Swallows are summer visitors to our shores, migrating thousands of miles in spring, from southern Africa. From a distance they appear to be black with a white breast, but up close the dark feathers have a metallic blue sheen and a russet throat sits above their cream belly. They have two long tail streamers - shorter on the female - which help to distinguish them from House Martins. They feed on the wing, swooping low over meadows scooping up flying insects in their gaping mouths.
During their summer visit they take the opportunity to breed. Both adults construct a nest by mixing mud and plant fibres with their saliva and sticking it to roof beams or under overhangs on buildings and cliffs. Some refurbish nests from previous seasons and the same nest can survive for many years.

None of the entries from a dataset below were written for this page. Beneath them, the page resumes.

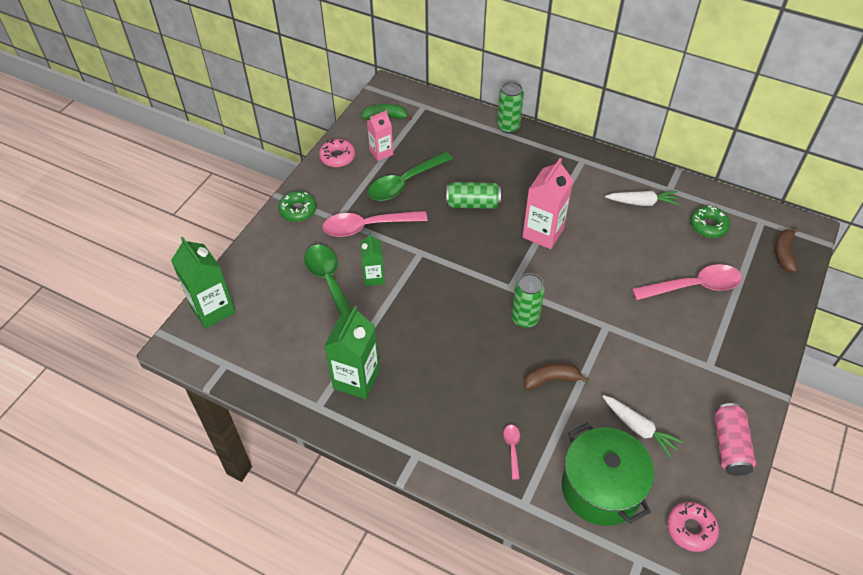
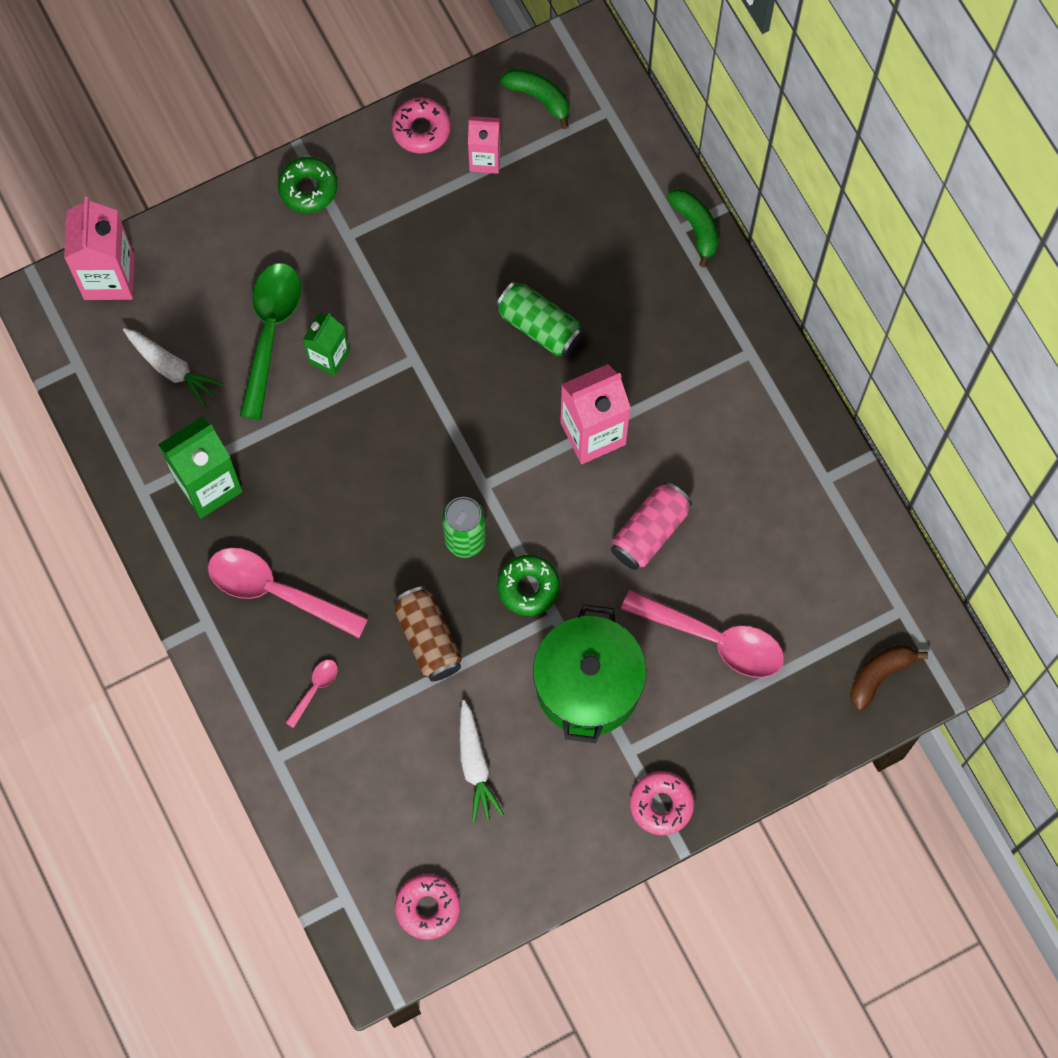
camera: 35 degrees right, 20 degrees up
(212, 309) = (109, 277): green carton -> pink carton
(367, 226) = (377, 274): pink spoon -> pink spoon (276, 591)
(404, 183) = (477, 233): green spoon -> none
(508, 127) = (696, 227): green can -> green banana
(551, 379) = (428, 639): brown banana -> brown can
(601, 488) = (372, 799): green pot -> green pot (588, 685)
(642, 202) = (767, 475): white carrot -> white carrot (172, 369)
(708, 226) = (821, 569): green donut -> green donut (528, 587)
(729, 446) = (558, 856): pink can -> pink can (650, 532)
(752, 381) = (661, 804): none -> pink donut

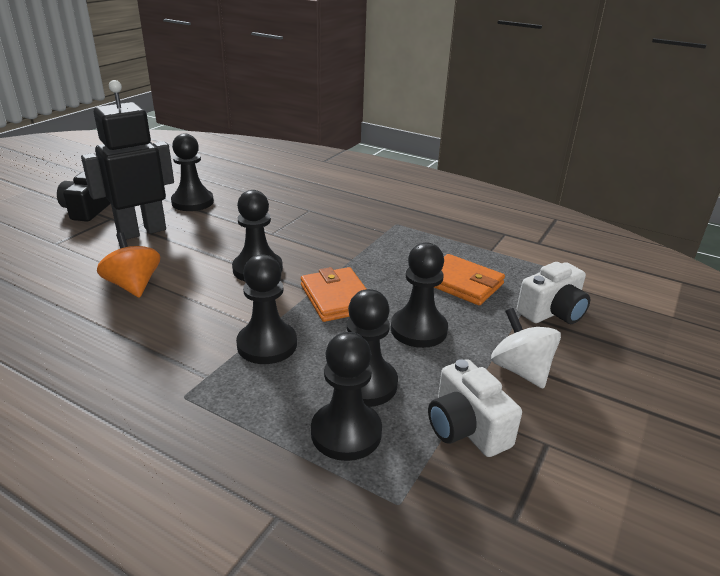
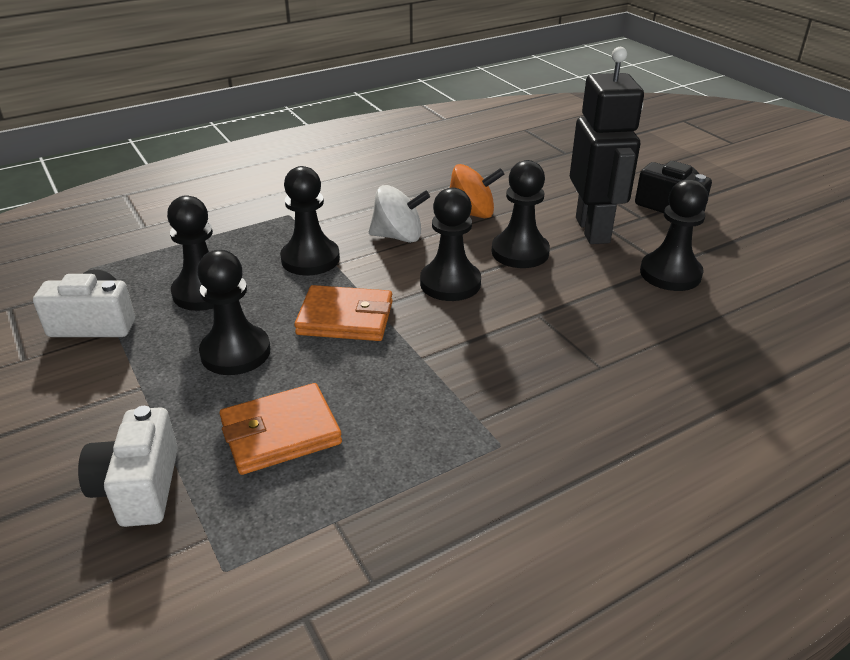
camera: 120 degrees right, 5 degrees up
(346, 433) = (169, 267): black pawn -> black pawn (520, 252)
(520, 370) = (101, 393): white spinning top -> white spinning top (398, 236)

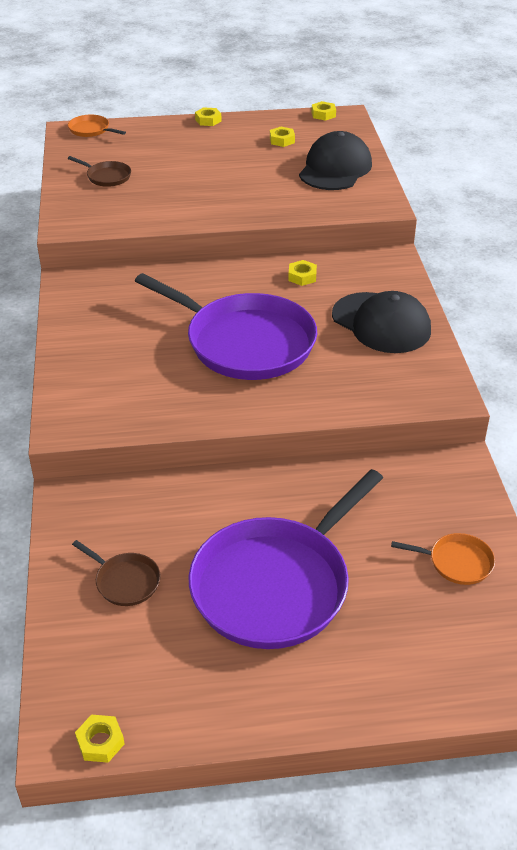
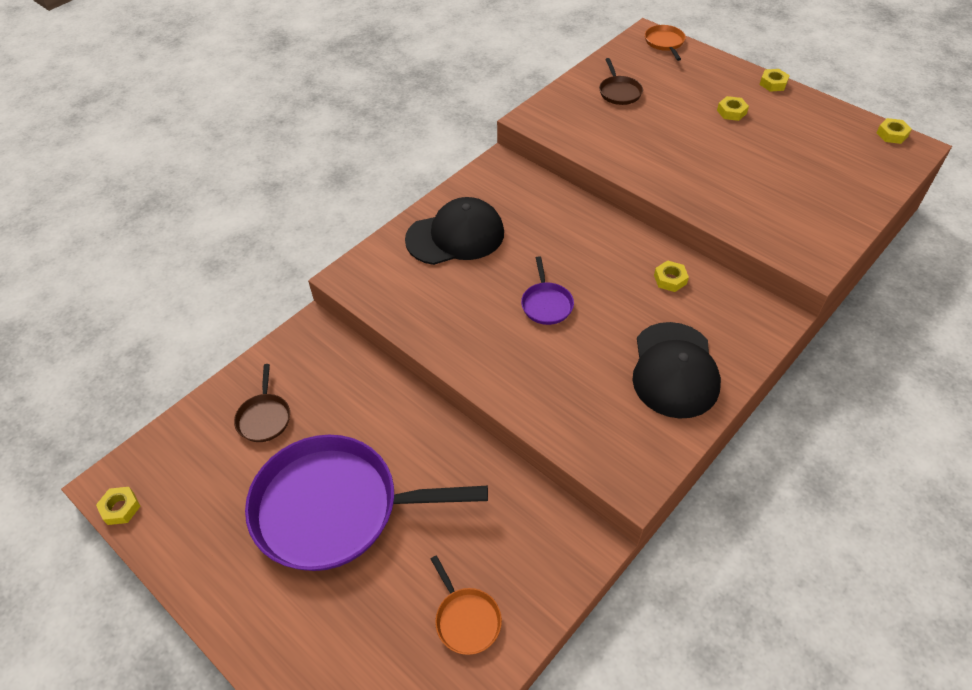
camera: 50 degrees right, 10 degrees up
(245, 342) = (546, 304): purple pan -> purple pan, size x0.41
(282, 140) = (812, 139): yellow nut -> yellow nut (731, 112)
(335, 168) = (822, 196): black cap -> black cap (455, 236)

The nests have been given great reverance in South-east Asia and have had medicinal and culinary uses for centuries - claims are made for slowing the ageing process, producing beautiful babies, stimulating the appetite and aiding digestion to name but a few. There is also the famous bird's nest soup.
The female lays an egg per day making a clutch of about 4, and incubates them herself. The eggs are white with red speckles and about 20 by 14mm. Both adults feed the hatchlings on regurgitated insects. They also clean out the nest by flinging the faecal capsules produced by the youngsters to the ground below, creating a stinking mound. If they choose a shed or overhang near you, it is advisable to place something below the nest to catch it. After feeding for about 12 to 14 days the young start to leave the nest returning at night to roost for a few more days then they are gone.
By late summer they start to gather in large flocks and perch in reed beds, or more noticeably on telephone and electricity wires. They sometimes perform aerial displays together as they gather for the night, climbing to great heights and swooping down in unison. By the end of September most have left on their long journey back to the south.